$f\in C^1(\mathbb R)$ , having finitely many zeroes and $f'$ changes sign at exactly two of these points , solutions of $f(x)=y$ for given $y$? Let $f:(0,1) \to \mathbb R$ be a continuously differentiable function having finitely many zeroes and $f'$ changes sign at exactly two of these points , then is it true that for any $y \in \mathbb R$ , the equation $f(x)=y$ has at most $3$ solutions ? 
 A: Let $p(x) = (x-1)^2(x-2)(x-3)(x-4)^2.$ Then $p$ is a polynomial of degree $6$ with roots at $1,2,3,4.$ Because of the signs of the factors we have $p>0$ on $(-\infty,1),$ $ p> 0$ on $(1,2),$ $p< 0$ on $(2,3),$ $p>0$ on $(3,4),$ and $p>0$ on $(4,\infty).$ (Good to start drawing a picture right about now.)

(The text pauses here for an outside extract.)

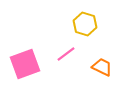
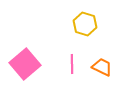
pink line: moved 6 px right, 10 px down; rotated 54 degrees counterclockwise
pink square: rotated 20 degrees counterclockwise
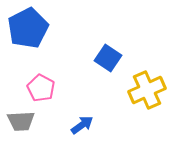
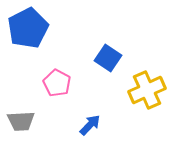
pink pentagon: moved 16 px right, 5 px up
blue arrow: moved 8 px right; rotated 10 degrees counterclockwise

The double roots of $p$ at $1,4$ imply $p'(1)=p'(4) =0.$ Rolle's theorem tells us $p'=0$ at three other points - in the intervals $(1,2),(2,3),(3,4)$ respectively. Let's call these points $c_1,c_2,c_3.$ So we've identifed five roots for $p'(x),$ and since $p'$ has degree five, that is all of them.
It follows that $p'(2),p'(3) \ne 0.$ Hence $p'$ does not change signs at these zeros of $p$ (by continuity). What happens at $1?$ On $(-\infty,1),$ $p'$ must be positive or negative. Since $p> p(1)= 0$ on this interval, we have $p'<0$ there. On $(1,c_1)$ $p'$ must again be positive or negative. Since we move up from $p(1)=0$ to positive values, we must have $p'> 0$ on this interval. Therefore $1$ is a zero of $p$ where the derivative changes sign. The analysis at $4$ is exactly the same, with the same result.
The polynomial $p$ therefore satisfies the hypotheses. Is the conclusion true? No, for the simple reason that $p(x) = 0$ has four solutions. In fact, you can show without too much trouble that $p(x) = y$ has six solutions for small enough $y>0.$